_Exercise directions_. Nothing past the line containing "Принтеры Brother" belongs in the output. Copy exactly every line of the data below from the first up to and including it.

Source data below:

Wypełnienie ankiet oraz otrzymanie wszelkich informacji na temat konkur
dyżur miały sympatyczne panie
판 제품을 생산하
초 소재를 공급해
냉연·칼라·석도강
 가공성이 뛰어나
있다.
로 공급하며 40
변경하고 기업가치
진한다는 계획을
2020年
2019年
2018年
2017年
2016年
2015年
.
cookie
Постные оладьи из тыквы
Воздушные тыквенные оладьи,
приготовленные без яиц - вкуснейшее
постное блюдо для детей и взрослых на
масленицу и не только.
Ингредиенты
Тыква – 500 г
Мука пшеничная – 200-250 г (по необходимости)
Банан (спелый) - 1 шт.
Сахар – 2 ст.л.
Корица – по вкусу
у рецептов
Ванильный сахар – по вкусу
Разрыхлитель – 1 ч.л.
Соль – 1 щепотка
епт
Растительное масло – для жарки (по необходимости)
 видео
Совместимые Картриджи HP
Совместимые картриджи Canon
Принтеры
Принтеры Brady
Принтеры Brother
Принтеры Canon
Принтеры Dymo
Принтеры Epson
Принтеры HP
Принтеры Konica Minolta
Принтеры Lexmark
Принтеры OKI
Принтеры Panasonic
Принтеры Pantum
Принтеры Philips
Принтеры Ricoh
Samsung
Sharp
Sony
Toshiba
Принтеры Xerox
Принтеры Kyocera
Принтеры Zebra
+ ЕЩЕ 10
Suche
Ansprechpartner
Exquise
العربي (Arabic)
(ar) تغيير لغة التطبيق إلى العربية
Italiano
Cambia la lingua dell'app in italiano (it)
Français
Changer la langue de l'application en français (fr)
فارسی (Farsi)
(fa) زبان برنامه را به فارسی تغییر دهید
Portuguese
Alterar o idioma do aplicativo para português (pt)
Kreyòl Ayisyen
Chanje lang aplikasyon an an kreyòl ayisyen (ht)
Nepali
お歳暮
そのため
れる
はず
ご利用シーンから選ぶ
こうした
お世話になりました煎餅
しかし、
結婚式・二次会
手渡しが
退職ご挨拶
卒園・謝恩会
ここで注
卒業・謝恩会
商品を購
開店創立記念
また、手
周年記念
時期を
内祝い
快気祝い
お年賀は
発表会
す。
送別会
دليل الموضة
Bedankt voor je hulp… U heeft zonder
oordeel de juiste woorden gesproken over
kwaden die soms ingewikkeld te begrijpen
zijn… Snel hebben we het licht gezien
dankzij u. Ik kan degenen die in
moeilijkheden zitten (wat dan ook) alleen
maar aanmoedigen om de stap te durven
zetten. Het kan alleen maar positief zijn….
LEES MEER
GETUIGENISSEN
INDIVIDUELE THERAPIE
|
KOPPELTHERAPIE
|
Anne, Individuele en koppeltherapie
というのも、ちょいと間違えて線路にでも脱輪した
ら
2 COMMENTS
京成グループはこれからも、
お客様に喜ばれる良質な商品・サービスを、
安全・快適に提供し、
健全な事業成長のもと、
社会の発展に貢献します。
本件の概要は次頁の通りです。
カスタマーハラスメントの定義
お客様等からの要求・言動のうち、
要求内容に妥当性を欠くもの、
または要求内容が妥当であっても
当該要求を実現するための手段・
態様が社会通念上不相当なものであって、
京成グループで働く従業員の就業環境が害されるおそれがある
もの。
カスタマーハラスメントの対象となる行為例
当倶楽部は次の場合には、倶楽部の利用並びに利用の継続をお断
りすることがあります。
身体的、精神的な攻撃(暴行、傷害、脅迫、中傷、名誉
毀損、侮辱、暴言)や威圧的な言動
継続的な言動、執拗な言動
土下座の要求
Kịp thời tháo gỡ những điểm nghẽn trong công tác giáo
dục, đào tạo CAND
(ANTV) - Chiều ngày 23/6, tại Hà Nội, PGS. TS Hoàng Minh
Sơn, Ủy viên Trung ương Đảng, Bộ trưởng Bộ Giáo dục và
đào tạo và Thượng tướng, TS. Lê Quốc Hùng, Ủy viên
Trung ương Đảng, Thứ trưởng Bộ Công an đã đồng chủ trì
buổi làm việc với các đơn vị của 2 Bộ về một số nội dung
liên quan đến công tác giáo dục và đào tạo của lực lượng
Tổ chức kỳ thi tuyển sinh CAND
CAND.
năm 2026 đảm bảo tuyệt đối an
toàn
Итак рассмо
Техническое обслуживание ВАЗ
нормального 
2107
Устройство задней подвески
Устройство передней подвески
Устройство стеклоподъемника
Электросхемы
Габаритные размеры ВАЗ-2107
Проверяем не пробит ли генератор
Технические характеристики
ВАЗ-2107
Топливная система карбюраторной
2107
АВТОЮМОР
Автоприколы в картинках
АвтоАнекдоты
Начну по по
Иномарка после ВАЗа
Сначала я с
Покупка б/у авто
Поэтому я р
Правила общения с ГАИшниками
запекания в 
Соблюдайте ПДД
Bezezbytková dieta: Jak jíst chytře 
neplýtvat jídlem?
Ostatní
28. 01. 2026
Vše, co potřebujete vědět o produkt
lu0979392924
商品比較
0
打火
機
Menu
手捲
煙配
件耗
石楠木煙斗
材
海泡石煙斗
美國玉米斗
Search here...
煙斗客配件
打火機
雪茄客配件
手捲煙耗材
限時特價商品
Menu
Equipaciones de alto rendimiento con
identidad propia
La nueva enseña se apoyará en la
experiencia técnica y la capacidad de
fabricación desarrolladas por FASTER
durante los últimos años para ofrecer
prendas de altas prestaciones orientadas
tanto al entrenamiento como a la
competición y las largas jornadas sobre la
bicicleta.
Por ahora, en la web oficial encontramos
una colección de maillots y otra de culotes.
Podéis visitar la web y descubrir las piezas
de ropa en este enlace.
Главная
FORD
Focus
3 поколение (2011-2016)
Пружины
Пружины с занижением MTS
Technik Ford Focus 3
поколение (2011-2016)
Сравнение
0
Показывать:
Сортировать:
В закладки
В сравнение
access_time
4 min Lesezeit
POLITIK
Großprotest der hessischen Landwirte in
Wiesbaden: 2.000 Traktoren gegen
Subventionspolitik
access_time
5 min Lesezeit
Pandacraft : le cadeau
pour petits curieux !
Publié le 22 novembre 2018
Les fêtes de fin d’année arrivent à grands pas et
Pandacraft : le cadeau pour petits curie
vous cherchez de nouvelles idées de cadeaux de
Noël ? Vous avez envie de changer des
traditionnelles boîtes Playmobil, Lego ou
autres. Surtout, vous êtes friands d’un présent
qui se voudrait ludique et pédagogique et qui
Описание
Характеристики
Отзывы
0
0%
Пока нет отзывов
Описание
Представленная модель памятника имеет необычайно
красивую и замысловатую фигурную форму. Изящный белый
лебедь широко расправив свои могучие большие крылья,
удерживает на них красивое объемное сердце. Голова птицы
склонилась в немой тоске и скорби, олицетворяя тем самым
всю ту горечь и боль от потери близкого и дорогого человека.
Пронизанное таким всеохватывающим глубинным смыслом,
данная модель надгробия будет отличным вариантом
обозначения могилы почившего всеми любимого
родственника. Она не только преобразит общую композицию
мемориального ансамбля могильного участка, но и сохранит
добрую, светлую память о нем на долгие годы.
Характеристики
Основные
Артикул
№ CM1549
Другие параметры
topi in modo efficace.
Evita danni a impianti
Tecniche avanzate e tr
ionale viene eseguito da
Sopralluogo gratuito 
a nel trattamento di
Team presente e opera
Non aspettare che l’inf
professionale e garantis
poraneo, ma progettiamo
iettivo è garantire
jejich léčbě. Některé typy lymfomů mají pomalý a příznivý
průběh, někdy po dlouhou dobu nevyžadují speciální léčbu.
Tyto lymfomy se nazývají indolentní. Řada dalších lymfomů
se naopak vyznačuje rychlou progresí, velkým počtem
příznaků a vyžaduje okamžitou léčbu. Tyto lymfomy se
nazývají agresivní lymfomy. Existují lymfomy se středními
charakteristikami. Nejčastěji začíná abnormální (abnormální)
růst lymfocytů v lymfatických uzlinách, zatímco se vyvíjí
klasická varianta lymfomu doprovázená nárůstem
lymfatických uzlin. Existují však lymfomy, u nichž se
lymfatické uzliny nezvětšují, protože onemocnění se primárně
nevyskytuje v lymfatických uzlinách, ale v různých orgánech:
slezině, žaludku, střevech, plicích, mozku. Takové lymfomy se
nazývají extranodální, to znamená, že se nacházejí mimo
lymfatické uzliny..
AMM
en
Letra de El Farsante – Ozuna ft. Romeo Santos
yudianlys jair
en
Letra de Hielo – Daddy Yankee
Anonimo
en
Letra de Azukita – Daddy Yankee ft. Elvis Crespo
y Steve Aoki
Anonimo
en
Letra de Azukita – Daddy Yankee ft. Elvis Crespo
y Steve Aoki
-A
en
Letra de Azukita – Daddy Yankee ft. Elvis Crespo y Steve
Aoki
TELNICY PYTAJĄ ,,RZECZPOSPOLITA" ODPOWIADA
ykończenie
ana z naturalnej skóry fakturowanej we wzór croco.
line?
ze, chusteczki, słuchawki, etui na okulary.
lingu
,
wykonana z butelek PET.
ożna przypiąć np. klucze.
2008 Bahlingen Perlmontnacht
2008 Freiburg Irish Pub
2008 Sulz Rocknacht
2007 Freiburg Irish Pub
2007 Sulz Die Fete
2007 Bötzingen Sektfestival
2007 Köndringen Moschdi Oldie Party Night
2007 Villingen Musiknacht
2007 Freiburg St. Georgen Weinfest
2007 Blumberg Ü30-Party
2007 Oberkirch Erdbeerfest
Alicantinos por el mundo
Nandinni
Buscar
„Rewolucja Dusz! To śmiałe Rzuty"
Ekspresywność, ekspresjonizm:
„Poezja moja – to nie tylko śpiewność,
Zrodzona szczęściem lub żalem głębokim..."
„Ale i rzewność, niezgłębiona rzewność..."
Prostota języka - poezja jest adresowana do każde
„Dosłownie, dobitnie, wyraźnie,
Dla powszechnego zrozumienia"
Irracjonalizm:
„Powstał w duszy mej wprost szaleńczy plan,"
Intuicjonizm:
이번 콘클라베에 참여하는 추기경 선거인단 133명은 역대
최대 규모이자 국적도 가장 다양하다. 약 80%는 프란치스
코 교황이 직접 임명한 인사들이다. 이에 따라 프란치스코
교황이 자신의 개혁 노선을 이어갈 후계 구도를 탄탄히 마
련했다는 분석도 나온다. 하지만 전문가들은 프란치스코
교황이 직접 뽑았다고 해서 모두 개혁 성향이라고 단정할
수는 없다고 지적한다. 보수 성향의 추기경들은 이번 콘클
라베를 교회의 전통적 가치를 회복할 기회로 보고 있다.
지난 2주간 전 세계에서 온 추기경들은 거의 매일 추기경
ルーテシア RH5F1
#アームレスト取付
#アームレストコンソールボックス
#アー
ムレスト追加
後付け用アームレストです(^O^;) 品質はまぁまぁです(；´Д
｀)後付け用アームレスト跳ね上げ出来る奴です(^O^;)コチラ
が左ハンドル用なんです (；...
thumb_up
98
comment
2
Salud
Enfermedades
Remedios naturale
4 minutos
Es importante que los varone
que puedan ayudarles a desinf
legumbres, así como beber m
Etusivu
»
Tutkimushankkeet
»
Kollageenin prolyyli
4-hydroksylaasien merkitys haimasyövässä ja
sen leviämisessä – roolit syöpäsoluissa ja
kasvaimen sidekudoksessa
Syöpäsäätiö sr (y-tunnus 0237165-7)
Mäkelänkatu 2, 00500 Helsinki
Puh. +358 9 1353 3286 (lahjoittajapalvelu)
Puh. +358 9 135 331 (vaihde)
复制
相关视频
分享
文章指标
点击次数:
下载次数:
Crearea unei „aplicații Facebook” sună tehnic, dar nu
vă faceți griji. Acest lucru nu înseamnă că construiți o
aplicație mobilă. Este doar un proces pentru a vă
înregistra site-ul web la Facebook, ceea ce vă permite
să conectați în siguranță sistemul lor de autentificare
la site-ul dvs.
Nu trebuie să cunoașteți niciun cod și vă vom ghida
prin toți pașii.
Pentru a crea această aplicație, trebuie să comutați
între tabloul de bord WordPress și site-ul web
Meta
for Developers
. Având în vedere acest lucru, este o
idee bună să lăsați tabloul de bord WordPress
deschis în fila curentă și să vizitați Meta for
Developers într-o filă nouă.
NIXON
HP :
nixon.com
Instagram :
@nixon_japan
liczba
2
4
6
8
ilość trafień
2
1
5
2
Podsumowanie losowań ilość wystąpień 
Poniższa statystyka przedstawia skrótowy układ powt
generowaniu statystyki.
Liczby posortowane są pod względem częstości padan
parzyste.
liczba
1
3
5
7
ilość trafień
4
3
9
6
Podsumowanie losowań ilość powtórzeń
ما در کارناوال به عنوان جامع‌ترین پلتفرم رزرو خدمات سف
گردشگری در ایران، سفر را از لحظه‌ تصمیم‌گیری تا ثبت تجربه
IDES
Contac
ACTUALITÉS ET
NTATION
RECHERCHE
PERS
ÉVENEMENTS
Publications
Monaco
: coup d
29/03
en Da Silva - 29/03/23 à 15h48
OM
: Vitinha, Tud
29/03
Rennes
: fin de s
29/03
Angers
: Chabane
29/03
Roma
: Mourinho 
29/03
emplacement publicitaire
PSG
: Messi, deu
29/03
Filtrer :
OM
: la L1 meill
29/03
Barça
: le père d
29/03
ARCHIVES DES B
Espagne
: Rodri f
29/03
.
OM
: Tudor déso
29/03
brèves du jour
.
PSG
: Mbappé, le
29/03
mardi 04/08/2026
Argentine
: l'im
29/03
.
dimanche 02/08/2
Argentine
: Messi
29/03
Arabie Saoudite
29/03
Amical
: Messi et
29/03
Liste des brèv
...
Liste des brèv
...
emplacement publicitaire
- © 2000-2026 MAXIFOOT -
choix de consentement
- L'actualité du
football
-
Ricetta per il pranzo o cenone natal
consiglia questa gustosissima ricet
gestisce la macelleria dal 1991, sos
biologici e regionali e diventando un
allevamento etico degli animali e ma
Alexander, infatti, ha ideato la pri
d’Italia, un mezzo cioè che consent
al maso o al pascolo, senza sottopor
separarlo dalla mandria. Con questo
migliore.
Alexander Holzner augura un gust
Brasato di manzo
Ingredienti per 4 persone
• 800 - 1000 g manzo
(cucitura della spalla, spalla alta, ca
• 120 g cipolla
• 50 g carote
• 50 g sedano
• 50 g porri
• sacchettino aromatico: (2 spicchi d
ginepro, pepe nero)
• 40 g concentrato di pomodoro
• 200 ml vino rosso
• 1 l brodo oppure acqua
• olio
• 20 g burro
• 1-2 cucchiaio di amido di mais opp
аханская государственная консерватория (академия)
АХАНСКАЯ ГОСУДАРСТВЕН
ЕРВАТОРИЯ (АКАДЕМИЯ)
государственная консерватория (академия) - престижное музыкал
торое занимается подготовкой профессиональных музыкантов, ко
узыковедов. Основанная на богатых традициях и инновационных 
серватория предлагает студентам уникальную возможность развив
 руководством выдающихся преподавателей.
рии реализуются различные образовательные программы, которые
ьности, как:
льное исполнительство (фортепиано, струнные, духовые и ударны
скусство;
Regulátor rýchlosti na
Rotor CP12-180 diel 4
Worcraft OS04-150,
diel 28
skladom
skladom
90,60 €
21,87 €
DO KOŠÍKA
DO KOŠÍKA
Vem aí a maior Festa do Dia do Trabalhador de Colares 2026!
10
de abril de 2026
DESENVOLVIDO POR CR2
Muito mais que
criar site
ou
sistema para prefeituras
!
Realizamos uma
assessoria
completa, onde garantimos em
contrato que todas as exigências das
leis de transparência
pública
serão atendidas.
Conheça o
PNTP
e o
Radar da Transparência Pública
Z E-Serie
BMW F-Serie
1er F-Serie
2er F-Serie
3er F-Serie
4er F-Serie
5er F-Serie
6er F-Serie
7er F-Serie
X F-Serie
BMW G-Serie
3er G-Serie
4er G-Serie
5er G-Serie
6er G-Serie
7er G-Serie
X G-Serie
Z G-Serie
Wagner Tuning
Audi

End of Source data.

_Exercise response_.
Wypełnienie ankiet oraz otrzymanie wszelkich informacji na temat konkur
dyżur miały sympatyczne panie
판 제품을 생산하
초 소재를 공급해
냉연·칼라·석도강
 가공성이 뛰어나
있다.
로 공급하며 40
변경하고 기업가치
진한다는 계획을
2020年
2019年
2018年
2017年
2016年
2015年
.
cookie
Постные оладьи из тыквы
Воздушные тыквенные оладьи,
приготовленные без яиц - вкуснейшее
постное блюдо для детей и взрослых на
масленицу и не только.
Ингредиенты
Тыква – 500 г
Мука пшеничная – 200-250 г (по необходимости)
Банан (спелый) - 1 шт.
Сахар – 2 ст.л.
Корица – по вкусу
у рецептов
Ванильный сахар – по вкусу
Разрыхлитель – 1 ч.л.
Соль – 1 щепотка
епт
Растительное масло – для жарки (по необходимости)
 видео
Совместимые Картриджи HP
Совместимые картриджи Canon
Принтеры
Принтеры Brady
Принтеры Brother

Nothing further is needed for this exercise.